Just to be very clear: I am taking guitar lessons, not giving them. :)

▰ I’m looking forward to listening to your next drone album but fair warning my microwave has really been upping its game. May be an end-of-life cycle for the machine, revisiting its hits with diminishing energy but greater depth.

▰ My only Oscars comment is a question about the best score category: will the dead guy and the elder statesman split the codger vote and thus given one of the other three the win?

▰ A consequence of studying lullabies for guitar practice is that, as with any song you play over and over (and over), they get lodged in your head. These being lullabies, then you spend the rest of the day trying not to fall asleep to the sleepy-time earworms playing endlessly in your mind.

▰ Next up in guitar practice, after “Stay Awake” and “Baby Mine”: transposing “Easy Living” to match a Chet Baker recording — a natural transition, Baker being lullaby incarnate

▰ Just proofed some liner notes I wrote for an upcoming album. Had no idea how cool the graphic design was going to be, how appropriate to the material, nor how large the tape cassette booklet. I’ll share when it’s out (or getting closer to the release date).

▰ The city got a reprieve from rain for good behavior so I did open the window this morning, first thing. In came dog barks, a passing bus’ rumble, and the inimitable hum of a driverless electric car (steadier than most humans manage). Well, the barks were persistent but my brain eventually muted ’em.

▰ There’s an emoji for taking a look that’s two eyes 👀. The closest listening approximation is one ear👂so I guess we’re listening in mono. There’s an ear with a hearing aid, which is inclusive 🦻 and may come to suggest a broader array of mediated listening. There’s a deaf symbol 🧏. And of course 🌽.

▰ Sometimes I find things on last.fm that seem to make no sense, and then they end up being recordings that haven’t been announced yet, let alone released, but someone somewhere had been “scrobbling” embargoed recordings

▰ Probably old news for some people but it’s pretty great to use a secondary device, like an iPad, as a music player, and direct the sound to play through your MacBook (my M1 Pro has amazing sound). You can keep an eye on what you’re playing, and keep your laptop screen reserved for working.

▰ I recently set up a Mac Mini as a Plex jukebox and it has totally transformed how I listen to music. I’ll detail how I set it up in a proper blog post soon.

(And yes, I realize the concepts both of listening to MP3s/equivalent and of writing a blog post seem antiquated to some, but so be it.)

▰ Finished reading one novel this week, my third of this year: Mick Herron’s The Secret Hours, maybe his best and I’ve read ’em all. It’s in the Slow Horses world and will mean more if you’ve read them but it also stands on its own. It dials back the humor slightly, and the action is less slapstick. One moment in particular made the hair rise on my arms. Herron cares more for words than most writers of thrillers, spy or otherwise. Meanwhile, I’m still working slowly through an ancient Oulipo novel, and I restarted one I’d begun from Steven Soderbergh’s list of what he read last year.

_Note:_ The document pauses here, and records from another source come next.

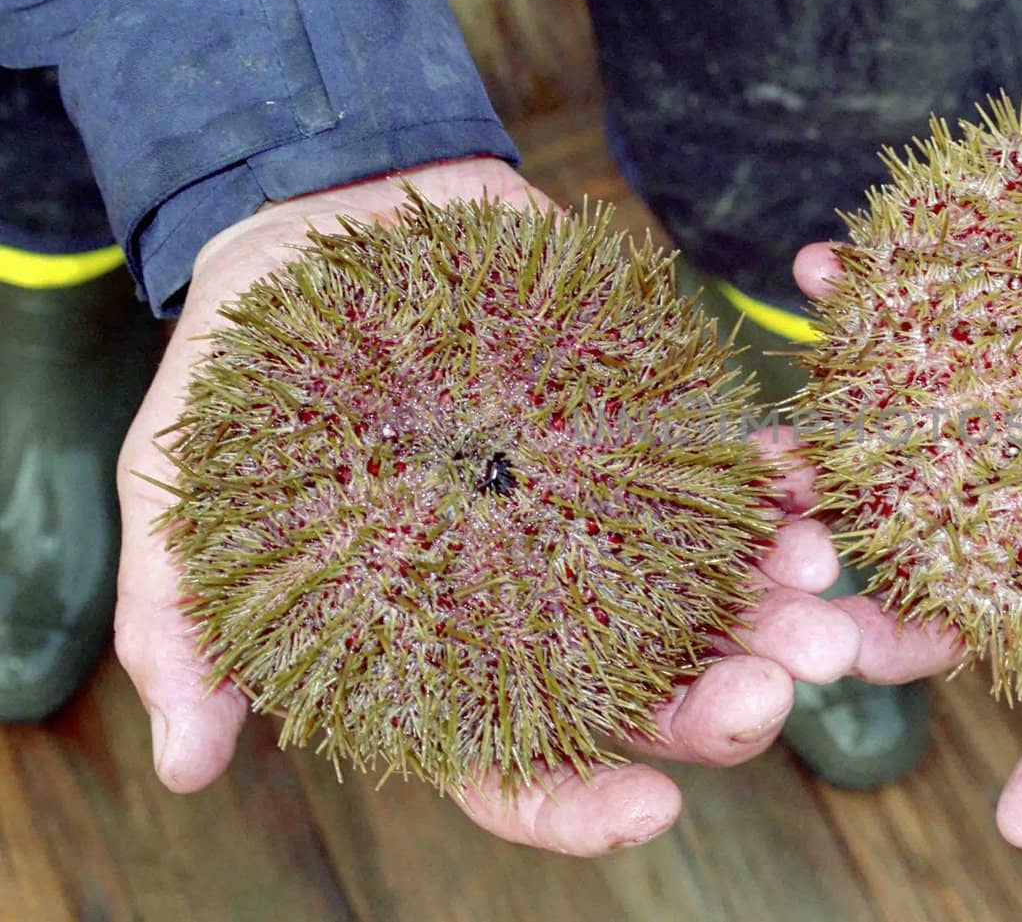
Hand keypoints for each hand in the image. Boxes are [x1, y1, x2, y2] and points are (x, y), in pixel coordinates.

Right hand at [114, 157, 857, 854]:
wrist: (316, 228)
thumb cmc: (248, 384)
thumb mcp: (190, 505)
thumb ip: (188, 631)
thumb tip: (185, 769)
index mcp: (452, 653)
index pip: (521, 767)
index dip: (581, 805)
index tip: (649, 808)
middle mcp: (546, 601)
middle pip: (650, 687)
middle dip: (726, 701)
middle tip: (781, 685)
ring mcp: (604, 514)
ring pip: (711, 588)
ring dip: (779, 598)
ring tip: (821, 584)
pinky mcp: (638, 425)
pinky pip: (722, 465)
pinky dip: (770, 478)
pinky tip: (805, 483)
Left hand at [789, 95, 1021, 849]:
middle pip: (971, 595)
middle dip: (886, 633)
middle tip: (819, 642)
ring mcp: (1007, 406)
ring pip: (903, 480)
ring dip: (828, 485)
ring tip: (779, 480)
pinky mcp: (972, 315)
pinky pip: (895, 322)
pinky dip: (853, 302)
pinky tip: (821, 272)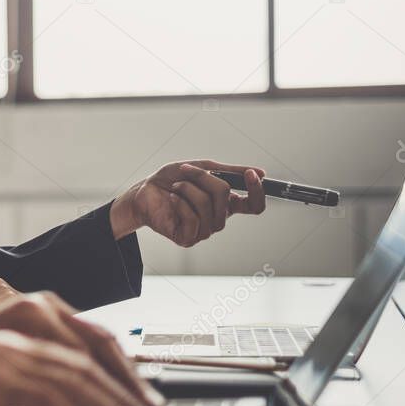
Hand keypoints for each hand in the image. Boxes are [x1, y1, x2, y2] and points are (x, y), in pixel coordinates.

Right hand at [0, 330, 161, 405]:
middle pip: (86, 365)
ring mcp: (4, 357)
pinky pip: (48, 401)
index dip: (116, 378)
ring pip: (75, 381)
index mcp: (15, 338)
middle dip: (125, 397)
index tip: (139, 404)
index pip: (80, 352)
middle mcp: (14, 340)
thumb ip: (23, 394)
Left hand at [110, 159, 266, 244]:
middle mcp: (218, 218)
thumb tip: (261, 172)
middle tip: (186, 171)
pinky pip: (193, 219)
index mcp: (226, 203)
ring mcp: (204, 231)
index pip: (255, 205)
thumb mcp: (202, 167)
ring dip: (189, 190)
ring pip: (208, 207)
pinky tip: (171, 199)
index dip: (258, 191)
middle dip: (205, 178)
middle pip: (227, 198)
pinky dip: (181, 204)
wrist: (144, 191)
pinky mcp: (187, 238)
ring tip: (176, 187)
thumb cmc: (171, 180)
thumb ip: (230, 171)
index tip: (251, 174)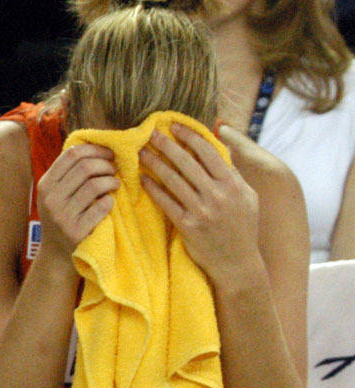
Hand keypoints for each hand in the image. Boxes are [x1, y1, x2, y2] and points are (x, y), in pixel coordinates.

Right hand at [36, 143, 118, 257]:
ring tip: (114, 184)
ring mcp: (62, 216)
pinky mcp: (75, 231)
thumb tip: (97, 145)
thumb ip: (68, 173)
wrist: (56, 253)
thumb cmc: (63, 216)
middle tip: (114, 170)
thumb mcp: (56, 194)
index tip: (109, 153)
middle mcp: (50, 199)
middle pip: (86, 167)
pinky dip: (110, 201)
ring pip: (95, 185)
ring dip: (112, 181)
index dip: (95, 149)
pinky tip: (109, 202)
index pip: (71, 154)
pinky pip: (102, 206)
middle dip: (106, 165)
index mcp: (45, 185)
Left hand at [141, 126, 261, 282]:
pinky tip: (142, 179)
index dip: (190, 136)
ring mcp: (202, 211)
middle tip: (150, 133)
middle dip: (167, 145)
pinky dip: (153, 189)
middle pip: (187, 163)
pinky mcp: (187, 226)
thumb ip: (232, 172)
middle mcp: (218, 195)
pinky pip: (166, 202)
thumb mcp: (247, 195)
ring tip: (141, 153)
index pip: (209, 152)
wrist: (237, 261)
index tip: (175, 126)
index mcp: (233, 183)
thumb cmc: (242, 225)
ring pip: (173, 180)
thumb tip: (219, 144)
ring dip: (155, 164)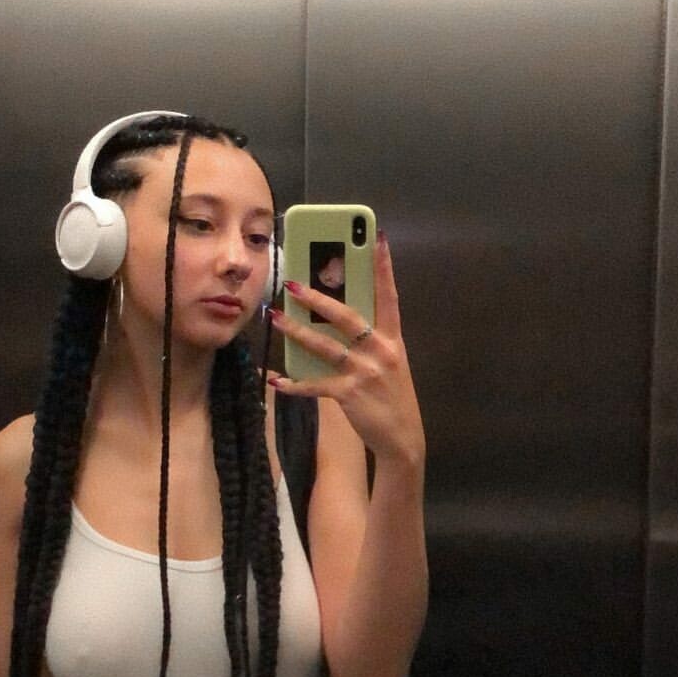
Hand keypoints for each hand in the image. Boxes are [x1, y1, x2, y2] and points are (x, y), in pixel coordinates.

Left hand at [268, 232, 424, 466]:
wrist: (402, 438)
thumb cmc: (392, 398)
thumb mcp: (390, 364)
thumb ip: (370, 342)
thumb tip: (338, 319)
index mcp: (392, 339)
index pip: (389, 295)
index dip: (384, 267)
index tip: (378, 238)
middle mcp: (380, 351)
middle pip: (346, 316)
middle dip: (317, 298)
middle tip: (291, 284)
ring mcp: (365, 372)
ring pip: (324, 346)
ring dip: (296, 331)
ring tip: (275, 318)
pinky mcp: (349, 394)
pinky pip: (315, 385)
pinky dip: (293, 384)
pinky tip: (275, 381)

▰ Finished reading three graphic novels this week: two more volumes of Minami Katsuhisa’s The Fable manga (5: The author sure keeps stacking the deck against the guy, but then again that’s the point; 6: It gets both darker in some of the incidents and lighter in tone at other points. Minami, the illustrator-author, starts to introduce incredible two-page spreads, and the depictions of action, especially hand-to-hand, really take off), and Kingdom by Jon McNaught: Wow, just wow. Incredibly beautiful, graphically intense, not-quite-wordless, onomatopoeia-packed depiction of a family vacation in which both very little and quite a bit happen. If M.C. Escher and Eric Drooker had a baby, the kid might hope to draw like this.